Raw records |
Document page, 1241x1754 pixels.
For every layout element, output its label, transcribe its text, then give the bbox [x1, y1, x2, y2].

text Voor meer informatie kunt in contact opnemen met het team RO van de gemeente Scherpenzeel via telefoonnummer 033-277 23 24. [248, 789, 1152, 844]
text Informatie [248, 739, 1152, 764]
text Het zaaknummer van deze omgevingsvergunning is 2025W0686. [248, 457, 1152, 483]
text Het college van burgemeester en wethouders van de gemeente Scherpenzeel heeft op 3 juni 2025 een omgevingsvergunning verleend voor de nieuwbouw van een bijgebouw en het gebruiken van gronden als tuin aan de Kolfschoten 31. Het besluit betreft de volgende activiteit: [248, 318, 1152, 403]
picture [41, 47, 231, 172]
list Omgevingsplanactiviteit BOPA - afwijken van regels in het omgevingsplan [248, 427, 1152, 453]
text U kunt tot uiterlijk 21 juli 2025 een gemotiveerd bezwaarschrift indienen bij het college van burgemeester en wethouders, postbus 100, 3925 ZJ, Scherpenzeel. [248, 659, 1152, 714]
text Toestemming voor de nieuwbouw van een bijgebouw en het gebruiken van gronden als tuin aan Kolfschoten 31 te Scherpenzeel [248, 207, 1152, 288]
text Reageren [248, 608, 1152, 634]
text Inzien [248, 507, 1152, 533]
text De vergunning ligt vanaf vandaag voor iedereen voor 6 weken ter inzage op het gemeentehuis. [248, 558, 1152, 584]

Aim | Copy out every line of the listing above word for word, keeping each character unchanged.

Written solution |
Document page, 1241x1754 pixels.
For every layout element, output its label, transcribe its text, then give the bbox [x1, y1, x2, y2].

text Voor meer informatie kunt in contact opnemen met het team RO van de gemeente Scherpenzeel via telefoonnummer 033-277 23 24. [248, 789, 1152, 844]
text Informatie [248, 739, 1152, 764]
text Het zaaknummer van deze omgevingsvergunning is 2025W0686. [248, 457, 1152, 483]
text Het college van burgemeester en wethouders van de gemeente Scherpenzeel heeft op 3 juni 2025 een omgevingsvergunning verleend voor de nieuwbouw van een bijgebouw en het gebruiken van gronden als tuin aan de Kolfschoten 31. Het besluit betreft de volgende activiteit: [248, 318, 1152, 403]
picture [41, 47, 231, 172]
list Omgevingsplanactiviteit BOPA - afwijken van regels in het omgevingsplan [248, 427, 1152, 453]
text U kunt tot uiterlijk 21 juli 2025 een gemotiveerd bezwaarschrift indienen bij het college van burgemeester en wethouders, postbus 100, 3925 ZJ, Scherpenzeel. [248, 659, 1152, 714]
text Toestemming voor de nieuwbouw van een bijgebouw en het gebruiken van gronden als tuin aan Kolfschoten 31 te Scherpenzeel [248, 207, 1152, 288]
text Reageren [248, 608, 1152, 634]
text Inzien [248, 507, 1152, 533]
text De vergunning ligt vanaf vandaag voor iedereen voor 6 weken ter inzage op het gemeentehuis. [248, 558, 1152, 584]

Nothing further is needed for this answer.